Während einer Erkältung ist der Körper stark beansprucht und das Immunsystem ist mit der Abwehr der Krankheitserreger beschäftigt. So haben es andere Krankheitserreger, wie Bakterien, leichter, ebenfalls in den Körper einzudringen. Bei einer Erkältung ist also die Gefahr einer bakteriellen Zusatzinfektion sehr hoch.
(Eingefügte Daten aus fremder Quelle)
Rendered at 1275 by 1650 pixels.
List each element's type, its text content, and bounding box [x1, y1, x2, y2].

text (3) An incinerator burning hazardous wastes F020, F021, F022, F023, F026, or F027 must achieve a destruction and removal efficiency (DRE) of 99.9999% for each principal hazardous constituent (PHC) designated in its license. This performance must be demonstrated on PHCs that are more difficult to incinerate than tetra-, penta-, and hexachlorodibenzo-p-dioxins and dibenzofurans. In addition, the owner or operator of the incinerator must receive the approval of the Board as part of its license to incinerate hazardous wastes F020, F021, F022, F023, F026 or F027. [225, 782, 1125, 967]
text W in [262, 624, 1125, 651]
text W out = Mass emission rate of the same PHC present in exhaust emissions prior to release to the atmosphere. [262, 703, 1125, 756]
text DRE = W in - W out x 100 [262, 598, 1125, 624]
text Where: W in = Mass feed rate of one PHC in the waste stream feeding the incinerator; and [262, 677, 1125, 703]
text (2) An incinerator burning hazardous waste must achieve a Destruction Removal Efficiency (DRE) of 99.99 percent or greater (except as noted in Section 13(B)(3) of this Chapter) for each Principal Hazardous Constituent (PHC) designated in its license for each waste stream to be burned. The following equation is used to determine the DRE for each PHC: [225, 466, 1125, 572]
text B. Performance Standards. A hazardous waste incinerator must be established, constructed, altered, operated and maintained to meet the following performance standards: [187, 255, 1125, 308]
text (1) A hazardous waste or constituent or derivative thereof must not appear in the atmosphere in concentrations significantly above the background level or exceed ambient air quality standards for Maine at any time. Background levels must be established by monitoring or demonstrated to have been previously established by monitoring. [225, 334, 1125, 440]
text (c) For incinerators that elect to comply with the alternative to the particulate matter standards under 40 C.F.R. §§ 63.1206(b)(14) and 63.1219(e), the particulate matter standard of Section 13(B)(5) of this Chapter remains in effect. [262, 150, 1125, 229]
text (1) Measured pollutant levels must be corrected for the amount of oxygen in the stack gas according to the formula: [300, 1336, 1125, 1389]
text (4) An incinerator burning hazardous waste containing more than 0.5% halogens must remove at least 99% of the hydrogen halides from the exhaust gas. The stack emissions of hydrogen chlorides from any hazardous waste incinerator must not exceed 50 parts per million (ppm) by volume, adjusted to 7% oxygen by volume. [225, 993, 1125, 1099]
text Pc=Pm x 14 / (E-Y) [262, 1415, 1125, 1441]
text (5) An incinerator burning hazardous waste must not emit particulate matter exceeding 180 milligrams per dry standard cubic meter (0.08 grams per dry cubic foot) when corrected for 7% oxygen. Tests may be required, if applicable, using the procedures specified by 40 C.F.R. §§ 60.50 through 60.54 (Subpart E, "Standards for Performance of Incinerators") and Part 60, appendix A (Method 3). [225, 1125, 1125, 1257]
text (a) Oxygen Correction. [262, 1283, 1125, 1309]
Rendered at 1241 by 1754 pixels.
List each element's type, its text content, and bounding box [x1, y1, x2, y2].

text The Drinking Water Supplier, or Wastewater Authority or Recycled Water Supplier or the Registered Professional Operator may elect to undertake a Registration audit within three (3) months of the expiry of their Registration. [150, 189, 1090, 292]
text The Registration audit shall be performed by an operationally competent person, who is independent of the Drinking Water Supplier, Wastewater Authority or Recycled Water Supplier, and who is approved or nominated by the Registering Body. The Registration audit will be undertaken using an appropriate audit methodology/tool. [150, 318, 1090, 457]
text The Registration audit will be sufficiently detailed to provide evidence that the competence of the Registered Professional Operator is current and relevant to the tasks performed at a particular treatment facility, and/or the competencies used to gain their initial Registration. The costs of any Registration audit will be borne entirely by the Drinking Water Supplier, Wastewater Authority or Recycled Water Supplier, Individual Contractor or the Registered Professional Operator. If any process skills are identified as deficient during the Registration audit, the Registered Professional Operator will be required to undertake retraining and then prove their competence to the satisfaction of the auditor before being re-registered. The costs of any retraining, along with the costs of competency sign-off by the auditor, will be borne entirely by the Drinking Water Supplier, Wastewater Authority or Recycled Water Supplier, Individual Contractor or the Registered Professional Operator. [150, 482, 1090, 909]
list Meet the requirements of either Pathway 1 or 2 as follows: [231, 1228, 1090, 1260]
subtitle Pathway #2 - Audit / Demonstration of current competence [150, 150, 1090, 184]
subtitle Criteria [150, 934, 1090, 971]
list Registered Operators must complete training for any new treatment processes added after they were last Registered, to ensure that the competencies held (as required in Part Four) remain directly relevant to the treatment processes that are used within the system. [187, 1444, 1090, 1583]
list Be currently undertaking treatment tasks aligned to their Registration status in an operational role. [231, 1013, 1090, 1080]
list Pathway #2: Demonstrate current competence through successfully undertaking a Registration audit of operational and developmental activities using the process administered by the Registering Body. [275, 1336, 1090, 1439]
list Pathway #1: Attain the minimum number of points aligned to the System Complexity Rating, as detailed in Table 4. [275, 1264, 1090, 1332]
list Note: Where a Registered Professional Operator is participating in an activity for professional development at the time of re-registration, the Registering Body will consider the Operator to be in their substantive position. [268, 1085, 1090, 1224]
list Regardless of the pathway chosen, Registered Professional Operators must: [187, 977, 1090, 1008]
Diese Gefahr ist noch größer bei Menschen, die bereits andere Erkrankungen haben oder die unter einer Schwäche des Immunsystems leiden. Zu einer Schwächung des Immunsystems kann es zum Beispiel durch chronische Erkrankungen (wie HIV) oder durch eine immunsuppressive Therapie (zum Beispiel eine Kortison-Therapie) kommen.[2]

Tipps zur Behandlung

Wer sich nicht sicher ist, ob eine Erkältung durch Viren oder Bakterien hergerufen wurde, sollte zunächst selber versuchen, die Symptome zu lindern. Erkältungssymptome wie Schnupfen (Rhinitis), Husten (Tussis) und Heiserkeit (Dysphonie) lassen sich durch folgende Hausmittel mindern:

  • Warme Halswickel aus Kartoffeln, Kleie oder Leinsamen
  • Dampfbäder mit Kamille
  • Inhalationen mit Meersalz
  • Hustenpastillen

Bleiben die Symptome länger als 10 Tage bestehen, werden die Beschwerden stetig schlimmer oder kommt es zu weiteren Auffälligkeiten, wie zum Beispiel hohem Fieber oder einer dramatischen Verschlechterung des Allgemeinzustands, sollte vorsichtshalber ein Arzt aufgesucht werden. Dieser kann bei Bedarf auch bestimmen, ob es sich bei den Verursachern der Beschwerden um Viren oder Bakterien handelt. Im Falle einer bakteriell verursachten Erkrankung kann er dann Antibiotika verschreiben.[3]